Early Money Is Like Yeast.
That’s where the powerful political action committee EMILY’s List gets its name – and they’ve proven to be a powerful force in congressional politics for many, if not most, of the pro-choice, Democratic women they back. By providing early funds, long shots can be contenders, goes the thinking.
But not everyone makes the cut.
In Maine, there’s only one challenger on their list — Emily Cain, who is running in a Democratic primary for Maine’s 2nd Congressional District seat vacated by Rep. Mike Michaud. Cain is facing off against pro-life Democrat Troy Jackson and was one of EMILY’s List’s first picks in the 2014 election cycle.
But not on the list — so far — is pro-choice Democrat Shenna Bellows, who is running against three-term incumbent Republican Sen. Susan Collins.
Now, that could change, as EMILY’s List makes endorsements on a rolling basis.
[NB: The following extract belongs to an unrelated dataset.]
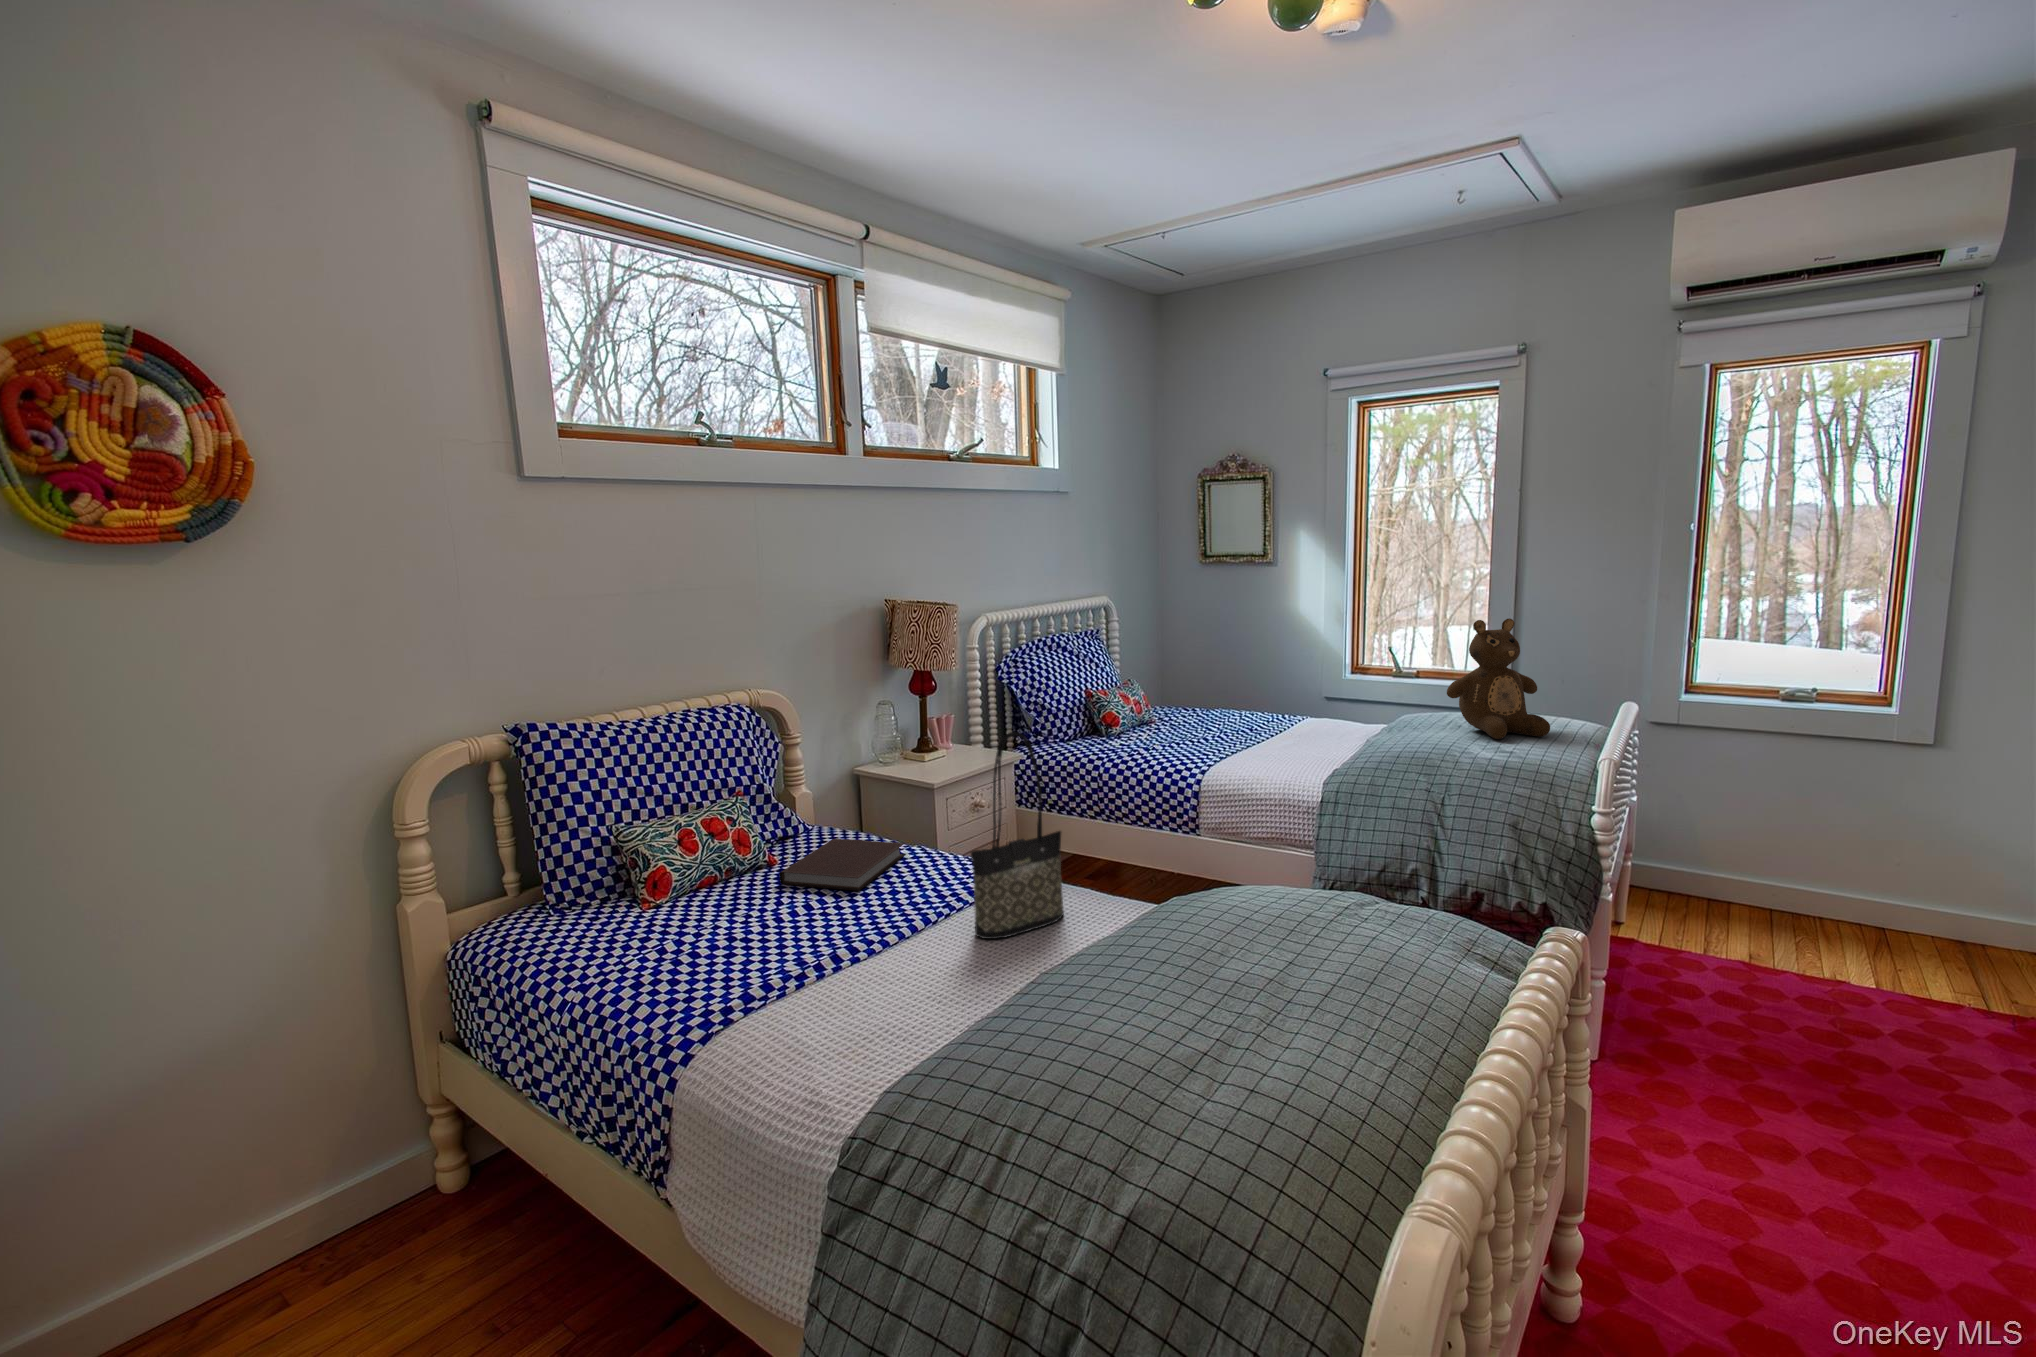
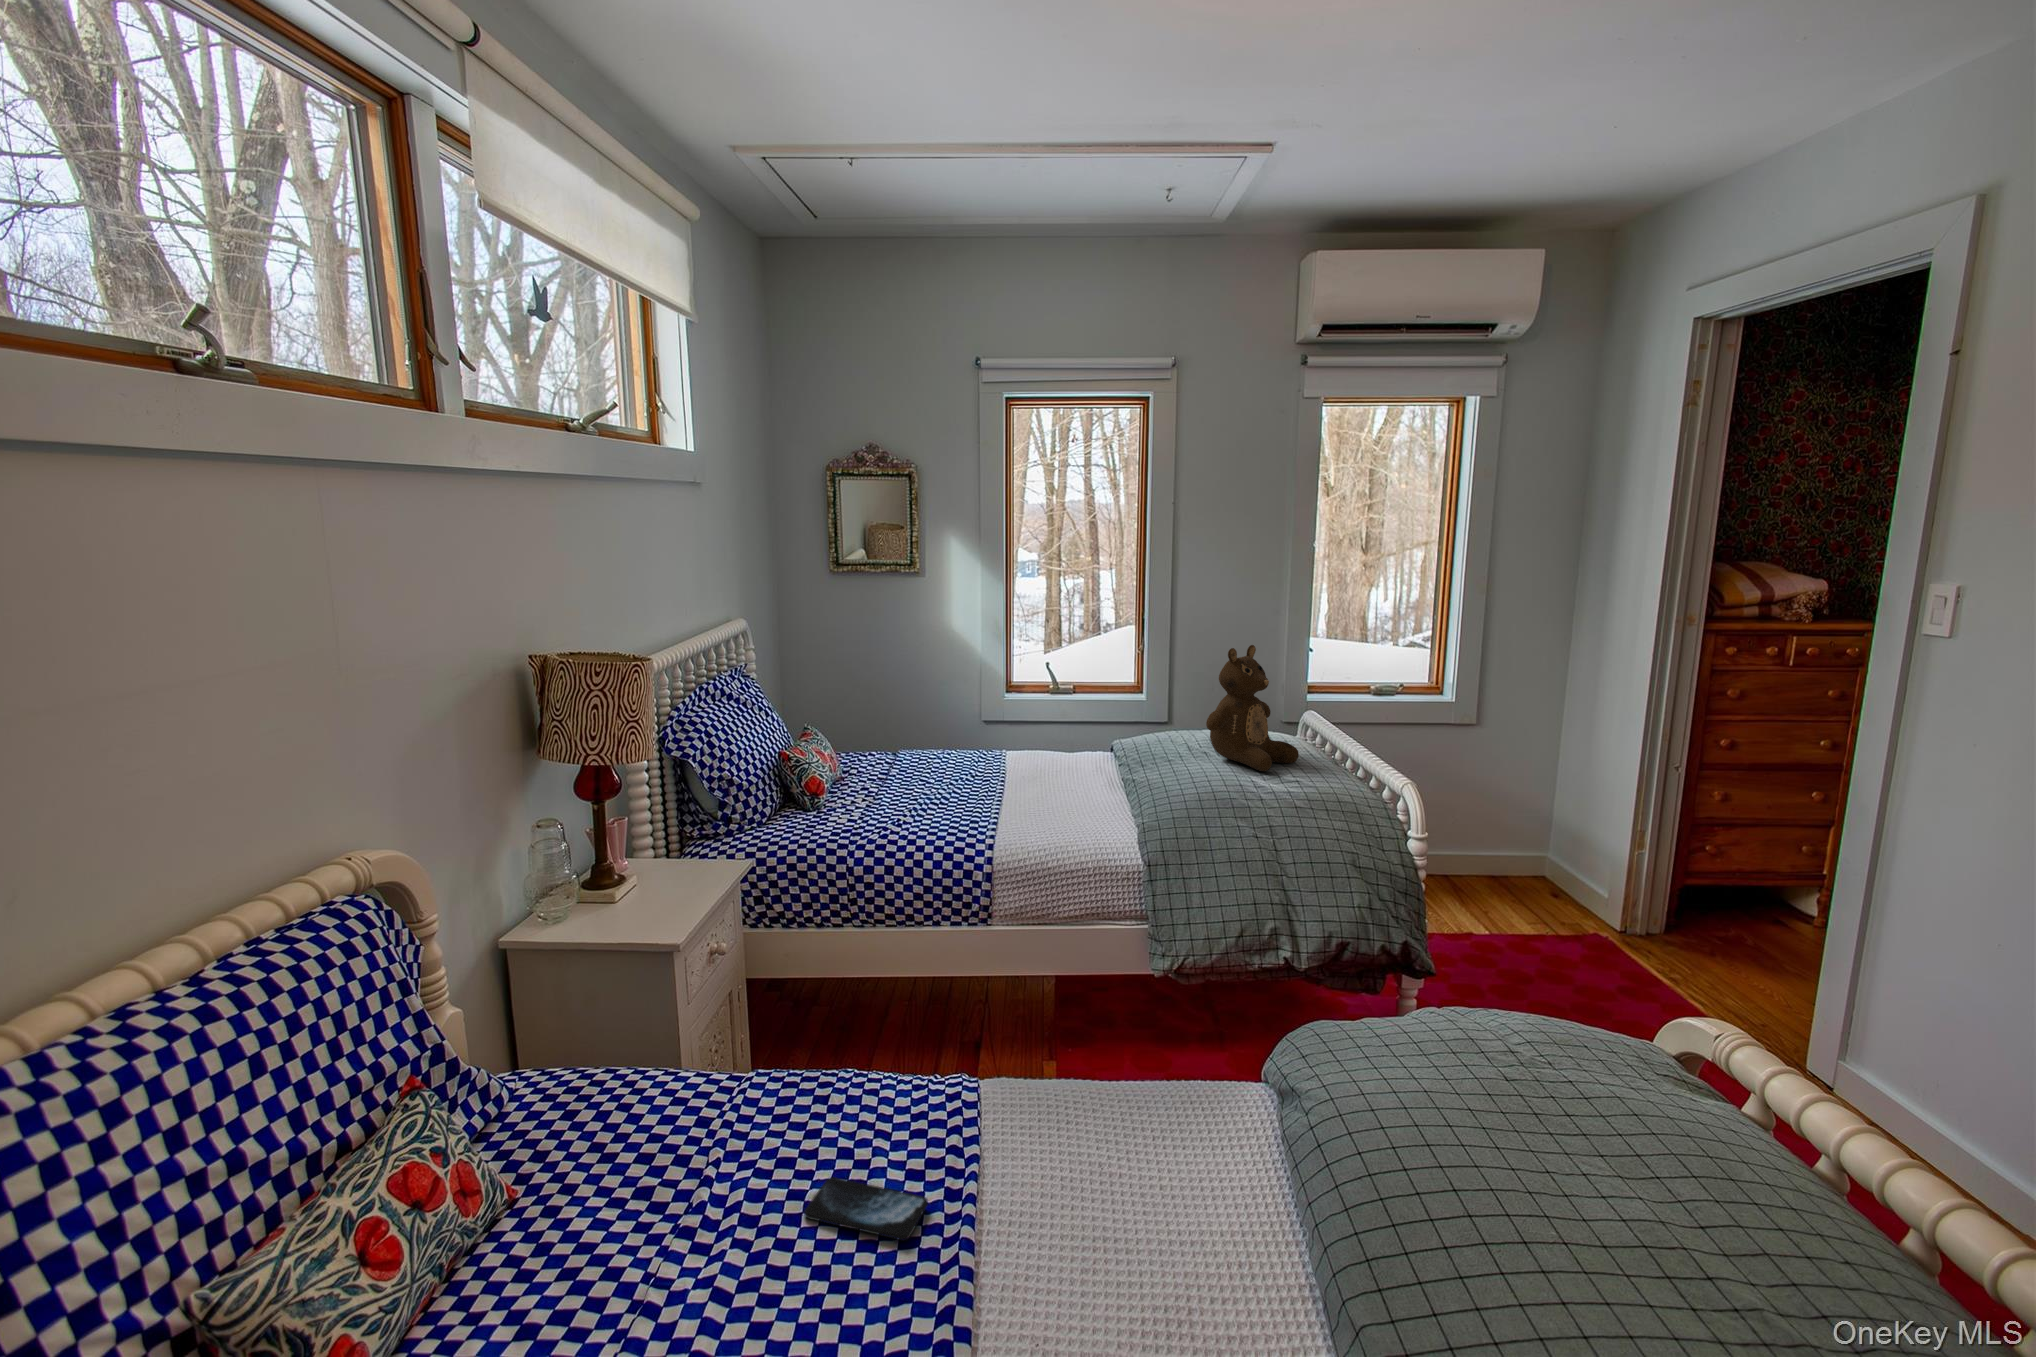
tote bag: present [971,732,1064,939] -> none [1032,917,1115,1253]
notebook: present [779,839,905,891] -> none [589,1086,760,1251]
smartphone: none [879,885,940,914] -> present [804,1177,928,1240]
But they don’t throw good money after bad and it’s a clear indicator of their belief that as of yet, this isn’t a race to watch.
Also working against Bellows is that Collins is a pro-choice, moderate Republican.
OpenSecrets.org, a nonpartisan group that tracks political spending, shows Sens. Jeanne Shaheen of New Hampshire and Kay Hagan of North Carolina as the group’s top two cash recipients so far. Both are embroiled in some of the most competitive Senate campaigns for 2014.
Other top recipients on the list include Alison Lundergan Grimes of Kentucky, Colleen Hanabusa of Hawaii and Michelle Nunn of Georgia. Grimes and Nunn are attempting to turn a pair of vulnerable Republican seats blue and Hanabusa is fending off a primary opponent.
When asked about their Maine endorsement decisions, an Emily’s List spokeswoman called Bellows “an impressive candidate and her progressive vision resonates with so many in Maine and across the nation.”
“Maine has a strong bench of progressive women leaders in the state who put the interest of Maine families first, said Marcy Stech, the group’s national press secretary. “We are proud to support Emily Cain’s bid for Congress and are watching the Senate race closely.”
Bellows was in Washington, D.C., Tuesday to participate in a rally outside the U.S. Supreme Court against a suit that would give corporations the right to deny coverage of contraceptives, despite the mandate written into the Affordable Care Act.
Bellows criticized Collins for supporting a failed amendment to the legislation that would have given corporations the leeway to decline to cover contraceptives.
“We need stronger leadership on reproductive freedom in Washington,” Bellows said in a release Tuesday. “That we’re debating birth control in this race and races all over the country in 2014 is very sad.”
Bellows has proved adept at fundraising so far in her race against Collins —she raised more than $15,000 than the incumbent last quarter — but she trails the incumbent by more than $2.5 million in cash-on-hand, according to the latest Federal Election Commission reports.
And while Bellow’s is touting support from both the Feminist Majority PAC and the National Organization for Women’s NOW PAC, neither has shown the fundraising clout of EMILY’s List, which spent $7.7 million in the 2012 election cycle.
The Feminist Majority PAC spent just $28,000 on federal candidates in 2012 and the NOW PAC spent $65,000.